:: TASK SET ::
a) Pull from the forum thread about the partly submerged sphere the passage that opens with the words containing "Yes am sorry" and closes with "marked in red).".
b) Write the next part of the forum thread about the partly submerged sphere, starting after its final sentence.

No, look at all the exponents (including "1") on d_L in

$\tfrac{\pi d_L^3}{3} (0.6-d_L)$.

and in

$d_L^3 -0.6 d_L + 1.28\times 10^{-3} = 0$.

 

[brotherbobby]

No, look at all the exponents (including "1") on d_L in

and in

Those exponents are correct - far as you confine yourself to that bit. The error lies ahead in my finding of the volume of the sphere submerged $\Delta V_L = V_{cap}$. This is what I had written earlier (post #22) :
$$\Delta V_L = V_C = 1.34\times 10^{-3} = \tfrac{\pi d_L^3}{3} (0.6-d_L)\Rightarrow d_L^3 -0.6 d_L + 1.28\times 10^{-3} = 0$$
I took the $\pi$ and the 3 to the other side and got the expression you mention. Clearly the coefficient of $d_L^3$ is 1 and that of $d_L$ is 0.6. It is the constant term $\cancel{1.28\times 10^{-3}}$ which is wrong and this comes with the mistaken volume of the solid submerged in the liquid $\Delta V_L \neq 1.37\times 10^{-3}$.

Thanks a lot.

 

[brotherbobby]

Wouldn't it be $2\pi(1-\frac{d}{R})$?
Really you are revolving the arc defined by $y = \sqrt{R^2 - x^2}$ by one full rotation around the $x$ axis (i.e. rotating the circle defined by $x^2 + y^2 = R^2$ around the $z$ axis does nothing to the curve!). And that is, in practice, a summation of cylindrical volume elements.

Yes am sorry for that elementary mistake. The circle being in the $x-y$ plane remains as it is if revolved about the $z$ axis. Revolving it about the $x$ axis, the $y$ coordinate acts as the "radius" of the elemental cylinder while the incremental length d$x$ acts as its "height". However I suppose it would make no difference if the circle was revolved about the $y$ axis. In that case we will have $V_{cap} = \pi \int_{r_B-d_L}^{r_B} x^2 dy$.

However, I'd like to correct the mistake I made in my solution (post #22 and post #1).

The volume of the body submerged in the liquid is $$\Delta V_L = \frac{\Delta m_L}{\rho_L} = \frac{13.37}{1000} = 0.01337 \,\text{m}^3 \approx 0.0133\,\text{m}^3 \color{red}{\neq 1.34\times 10^{-3}\,\text{m}^3}$$ (This was my mistake, marked in red).

Taking the new value of $\Delta V_L = V_C$ and continuing from my solutions in post#22, we have
$$\Delta V_L = V_C = 0.0133 = \tfrac{\pi d_L^2}{3} (0.6-d_L)\Rightarrow d_L^3 -0.6 d_L^2 + 0.013 = 0$$.

Solving as before using the internet for cubic equations, I find that the acceptable of the three answers for the length of the sphere submerged in the liquid is $$\boxed{\color{blue}{d_L = 0.175\,\text{m} = 17.5\,\text{cm}}}$$.

Gathered data
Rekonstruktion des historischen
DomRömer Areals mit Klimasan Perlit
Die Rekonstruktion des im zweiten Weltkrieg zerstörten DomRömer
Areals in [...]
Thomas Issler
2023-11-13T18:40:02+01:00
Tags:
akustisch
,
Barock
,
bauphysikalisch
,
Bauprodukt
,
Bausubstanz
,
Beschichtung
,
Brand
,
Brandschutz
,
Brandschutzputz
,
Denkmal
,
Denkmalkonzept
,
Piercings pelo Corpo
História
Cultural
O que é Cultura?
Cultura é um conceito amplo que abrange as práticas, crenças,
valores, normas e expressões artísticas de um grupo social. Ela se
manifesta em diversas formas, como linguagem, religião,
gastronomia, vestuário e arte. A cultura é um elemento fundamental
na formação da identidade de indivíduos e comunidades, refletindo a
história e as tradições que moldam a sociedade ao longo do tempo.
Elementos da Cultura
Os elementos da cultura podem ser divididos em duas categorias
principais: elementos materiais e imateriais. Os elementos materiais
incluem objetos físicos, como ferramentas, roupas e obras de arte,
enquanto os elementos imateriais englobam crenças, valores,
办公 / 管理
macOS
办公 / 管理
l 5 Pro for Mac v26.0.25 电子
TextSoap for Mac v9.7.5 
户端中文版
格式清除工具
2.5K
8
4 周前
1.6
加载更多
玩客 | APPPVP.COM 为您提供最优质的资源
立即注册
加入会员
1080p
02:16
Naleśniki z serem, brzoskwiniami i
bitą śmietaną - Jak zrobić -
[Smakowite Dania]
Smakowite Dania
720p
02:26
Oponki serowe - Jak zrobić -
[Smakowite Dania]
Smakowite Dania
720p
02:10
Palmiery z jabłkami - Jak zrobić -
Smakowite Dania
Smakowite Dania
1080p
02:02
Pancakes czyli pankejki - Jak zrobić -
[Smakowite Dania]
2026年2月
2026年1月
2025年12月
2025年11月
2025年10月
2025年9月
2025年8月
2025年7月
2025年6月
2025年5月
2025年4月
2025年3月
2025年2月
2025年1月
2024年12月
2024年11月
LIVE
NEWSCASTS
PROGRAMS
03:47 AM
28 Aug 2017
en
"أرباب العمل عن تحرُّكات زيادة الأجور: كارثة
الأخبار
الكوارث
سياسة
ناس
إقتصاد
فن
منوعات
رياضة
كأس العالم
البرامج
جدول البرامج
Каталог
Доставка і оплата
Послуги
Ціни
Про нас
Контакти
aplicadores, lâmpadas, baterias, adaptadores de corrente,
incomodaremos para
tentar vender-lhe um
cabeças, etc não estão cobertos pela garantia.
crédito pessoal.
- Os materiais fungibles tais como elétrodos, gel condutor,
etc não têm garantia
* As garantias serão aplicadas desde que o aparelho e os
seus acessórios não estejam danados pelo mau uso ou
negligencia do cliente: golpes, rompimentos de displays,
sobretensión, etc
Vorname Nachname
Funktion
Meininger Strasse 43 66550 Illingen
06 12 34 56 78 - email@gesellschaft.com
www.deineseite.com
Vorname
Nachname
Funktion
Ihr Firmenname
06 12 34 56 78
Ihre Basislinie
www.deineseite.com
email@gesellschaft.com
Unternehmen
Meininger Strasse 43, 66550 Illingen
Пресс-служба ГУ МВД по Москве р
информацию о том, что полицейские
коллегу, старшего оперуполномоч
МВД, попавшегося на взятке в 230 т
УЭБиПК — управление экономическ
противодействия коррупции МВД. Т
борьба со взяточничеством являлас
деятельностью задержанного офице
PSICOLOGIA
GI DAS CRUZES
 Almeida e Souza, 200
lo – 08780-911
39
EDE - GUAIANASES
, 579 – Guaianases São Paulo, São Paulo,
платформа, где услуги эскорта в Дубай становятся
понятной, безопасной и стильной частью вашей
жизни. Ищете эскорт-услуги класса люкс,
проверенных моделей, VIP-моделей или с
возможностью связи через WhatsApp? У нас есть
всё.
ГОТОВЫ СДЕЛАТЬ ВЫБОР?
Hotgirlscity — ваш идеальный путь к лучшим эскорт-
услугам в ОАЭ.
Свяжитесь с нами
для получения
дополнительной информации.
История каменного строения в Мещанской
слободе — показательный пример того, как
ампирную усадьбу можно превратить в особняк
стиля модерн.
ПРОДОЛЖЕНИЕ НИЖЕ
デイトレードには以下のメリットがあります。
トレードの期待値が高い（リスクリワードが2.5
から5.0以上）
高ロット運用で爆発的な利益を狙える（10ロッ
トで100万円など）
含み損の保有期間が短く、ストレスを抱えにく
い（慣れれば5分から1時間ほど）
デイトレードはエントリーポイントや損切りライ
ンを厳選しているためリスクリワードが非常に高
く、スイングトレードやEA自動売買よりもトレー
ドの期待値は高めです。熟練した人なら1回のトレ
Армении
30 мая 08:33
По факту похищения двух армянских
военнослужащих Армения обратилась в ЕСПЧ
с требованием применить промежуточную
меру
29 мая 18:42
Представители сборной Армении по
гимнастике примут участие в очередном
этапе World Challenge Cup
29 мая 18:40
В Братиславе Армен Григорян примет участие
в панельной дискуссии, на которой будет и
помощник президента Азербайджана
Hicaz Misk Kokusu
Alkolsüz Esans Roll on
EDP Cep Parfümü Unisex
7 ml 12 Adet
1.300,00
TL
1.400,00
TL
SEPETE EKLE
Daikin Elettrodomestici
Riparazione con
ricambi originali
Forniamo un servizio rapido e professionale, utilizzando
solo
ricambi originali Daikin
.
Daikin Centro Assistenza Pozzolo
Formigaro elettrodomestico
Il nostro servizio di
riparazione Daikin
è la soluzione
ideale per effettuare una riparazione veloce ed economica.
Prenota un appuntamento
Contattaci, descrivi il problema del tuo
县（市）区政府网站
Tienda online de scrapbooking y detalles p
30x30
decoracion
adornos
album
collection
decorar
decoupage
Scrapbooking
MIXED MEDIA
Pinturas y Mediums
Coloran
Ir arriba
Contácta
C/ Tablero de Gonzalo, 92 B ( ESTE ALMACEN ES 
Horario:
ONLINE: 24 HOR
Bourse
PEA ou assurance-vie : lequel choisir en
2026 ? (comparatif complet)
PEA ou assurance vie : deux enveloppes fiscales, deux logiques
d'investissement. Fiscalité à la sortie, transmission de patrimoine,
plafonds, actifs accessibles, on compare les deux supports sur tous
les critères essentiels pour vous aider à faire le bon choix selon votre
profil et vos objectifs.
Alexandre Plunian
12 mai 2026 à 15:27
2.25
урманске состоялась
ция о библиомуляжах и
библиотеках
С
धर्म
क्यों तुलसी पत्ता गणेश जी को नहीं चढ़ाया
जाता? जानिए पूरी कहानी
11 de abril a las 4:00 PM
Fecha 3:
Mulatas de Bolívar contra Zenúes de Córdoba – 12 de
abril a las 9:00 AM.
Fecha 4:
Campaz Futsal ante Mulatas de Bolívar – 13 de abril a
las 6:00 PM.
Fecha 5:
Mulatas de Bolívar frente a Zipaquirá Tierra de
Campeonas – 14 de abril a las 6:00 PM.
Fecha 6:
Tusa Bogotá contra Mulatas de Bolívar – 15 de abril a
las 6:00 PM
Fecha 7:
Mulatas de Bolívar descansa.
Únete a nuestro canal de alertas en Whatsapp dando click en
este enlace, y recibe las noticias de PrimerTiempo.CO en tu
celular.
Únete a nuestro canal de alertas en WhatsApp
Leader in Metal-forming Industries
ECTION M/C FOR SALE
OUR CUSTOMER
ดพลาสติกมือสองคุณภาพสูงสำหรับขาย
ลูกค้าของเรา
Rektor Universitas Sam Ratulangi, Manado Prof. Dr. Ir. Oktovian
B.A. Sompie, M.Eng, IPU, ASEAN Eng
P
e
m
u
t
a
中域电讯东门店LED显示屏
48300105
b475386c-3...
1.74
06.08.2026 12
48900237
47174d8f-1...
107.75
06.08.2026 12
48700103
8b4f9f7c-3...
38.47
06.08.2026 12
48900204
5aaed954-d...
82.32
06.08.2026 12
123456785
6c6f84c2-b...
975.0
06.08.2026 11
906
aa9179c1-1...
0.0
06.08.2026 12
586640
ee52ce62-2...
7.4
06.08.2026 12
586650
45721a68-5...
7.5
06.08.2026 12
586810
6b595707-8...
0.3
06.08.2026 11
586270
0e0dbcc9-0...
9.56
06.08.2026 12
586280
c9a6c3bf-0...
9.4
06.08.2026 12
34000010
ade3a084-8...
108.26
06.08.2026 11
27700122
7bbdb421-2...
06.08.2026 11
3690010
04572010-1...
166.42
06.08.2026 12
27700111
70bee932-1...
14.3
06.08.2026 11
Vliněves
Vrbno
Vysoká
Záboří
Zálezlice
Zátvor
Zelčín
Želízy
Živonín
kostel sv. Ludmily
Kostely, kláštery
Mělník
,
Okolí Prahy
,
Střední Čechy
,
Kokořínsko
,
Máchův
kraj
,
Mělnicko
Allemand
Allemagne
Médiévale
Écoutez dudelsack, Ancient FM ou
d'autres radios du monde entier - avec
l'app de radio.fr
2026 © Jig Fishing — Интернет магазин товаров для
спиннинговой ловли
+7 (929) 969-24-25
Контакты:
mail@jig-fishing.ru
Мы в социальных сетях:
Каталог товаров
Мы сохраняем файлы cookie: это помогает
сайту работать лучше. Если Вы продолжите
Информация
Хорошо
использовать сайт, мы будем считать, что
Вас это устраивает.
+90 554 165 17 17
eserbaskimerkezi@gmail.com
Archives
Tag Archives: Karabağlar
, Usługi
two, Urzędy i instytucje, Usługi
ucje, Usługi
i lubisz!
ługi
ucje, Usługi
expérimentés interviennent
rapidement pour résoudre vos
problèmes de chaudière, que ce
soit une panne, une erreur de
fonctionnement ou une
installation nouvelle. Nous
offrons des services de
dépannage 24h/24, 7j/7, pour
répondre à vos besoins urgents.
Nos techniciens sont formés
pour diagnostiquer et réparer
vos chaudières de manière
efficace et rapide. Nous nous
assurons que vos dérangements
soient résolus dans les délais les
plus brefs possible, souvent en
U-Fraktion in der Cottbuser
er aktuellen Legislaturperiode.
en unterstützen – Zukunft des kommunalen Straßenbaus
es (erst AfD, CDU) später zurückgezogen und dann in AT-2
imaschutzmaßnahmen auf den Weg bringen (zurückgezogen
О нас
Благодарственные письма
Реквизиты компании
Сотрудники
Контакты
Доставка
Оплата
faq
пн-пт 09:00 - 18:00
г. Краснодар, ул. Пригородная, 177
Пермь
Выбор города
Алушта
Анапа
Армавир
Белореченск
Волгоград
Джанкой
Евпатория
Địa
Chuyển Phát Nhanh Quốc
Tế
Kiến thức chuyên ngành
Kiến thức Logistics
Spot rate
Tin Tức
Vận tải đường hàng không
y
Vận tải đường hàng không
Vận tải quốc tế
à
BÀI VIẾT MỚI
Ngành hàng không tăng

:: ANSWERS FOR THIS EXERCISE ::
a)
Yes am sorry for that elementary mistake. The circle being in the $x-y$ plane remains as it is if revolved about the $z$ axis. Revolving it about the $x$ axis, the $y$ coordinate acts as the "radius" of the elemental cylinder while the incremental length d$x$ acts as its "height". However I suppose it would make no difference if the circle was revolved about the $y$ axis. In that case we will have $V_{cap} = \pi \int_{r_B-d_L}^{r_B} x^2 dy$.

However, I'd like to correct the mistake I made in my solution (post #22 and post #1).

The volume of the body submerged in the liquid is $$\Delta V_L = \frac{\Delta m_L}{\rho_L} = \frac{13.37}{1000} = 0.01337 \,\text{m}^3 \approx 0.0133\,\text{m}^3 \color{red}{\neq 1.34\times 10^{-3}\,\text{m}^3}$$ (This was my mistake, marked in red).

b)
Problem is, I don't know if this is correct either. The sphere has a radius $r_B = 20 cm$ and almost 18 cms of it is submerged in water when its density is $400 \, \text{kg m}^3$, that is 2/5 ths that of water. It would be reasonable that the amount submerged should also be 2/5 th the radius $\approx 8$ cm.

One error am making could be the volume of sphere submerged. The volume is at the lower end. However, using the integral $V_{cap} = \pi \int_{r_B-d_L}^{r_B} y^2 dx$, is it that the submerged volume is calculated at both ends, leading to double the answer?

 

[kuruman]

I got 17.3 cm. Close enough if you substitute numbers at the very end to minimize round-off errors.

 

[brotherbobby]

I got 17.3 cm. Close enough if you substitute numbers at the very end to minimize round-off errors.

Yes, I forgot that it's only the radius that is 20 cm. The diameter which is the length of the whole sphere end-to-end is 40 cm. This makes the answer 17 cm reasonable.

 

[haruspex]

Those exponents are correct

They are not. In

$\tfrac{\pi d_L^3}{3} (0.6-d_L)$.

the exponent 3 should be a 2, but that is probably just a typo in the post since it was not propagated,
and in

$d_L^3 -0.6 d_L + 1.28\times 10^{-3} = 0$.

The second d_L should be squared.
That was not merely a typo since in post #22 you filled in the cubic equation parameters as b=0, c=-.6, but I see you now have them the other way around.

 

[brotherbobby]

They are not. In

the exponent 3 should be a 2, but that is probably just a typo in the post since it was not propagated,
and in
The second d_L should be squared.
That was not merely a typo since in post #22 you filled in the cubic equation parameters as b=0, c=-.6, but I see you now have them the other way around.

Yes. I saw my error and thought of responding to you separately. However, I have corrected them in my solution in post#41 above. Let me know if it's ok when you can.
Thanks a lot.

 

[Charles Link]

I've been following this somewhat , and there has been a fair amount of errors. I don't agree with the cubic expression that is being used. (I could be wrong). In any case, I get $V=\frac{\pi}{3}d(d^2-r_od+2r_o^2)=.0134$. [Edit: yes, my expression here is incorrect]. My expression does give the correct $(2/3)\pi r_o^3$ for $r_o=d$.
Edit: I agree with post 28. I next computed the volume of the cone that gets subtracted out. The rest is algebra. My mistake=I found my error=yes, I agree with $V=(\pi d^2/3)(.6-d)$. Very good.

 

[etotheipi]

If you are bored, now that you have the equilibrium depth $d_0$, you can consider displacing the sphere by $\varepsilon$ so that $d = d_0 + \varepsilon$. If $f_B(d)$ is the buoyant force, say$$f_B(d) - mg = -m\ddot{d} \implies f_B(d_0 + \varepsilon) - mg = -m\ddot{\varepsilon}$$and find the period of small oscillations about $d_0$. Neglect terms of $\varepsilon^2$ or higher order.

 

[hutchphd]

I think you are slightly evil...shall we put in viscosity next? This is a very nice problem actually. I always wanted to structure a course with one continually unfolding problem...for me it is a great way to learn.

 

[brotherbobby]

I think there are more things to do before ethiothepi's suggestion (post # 47).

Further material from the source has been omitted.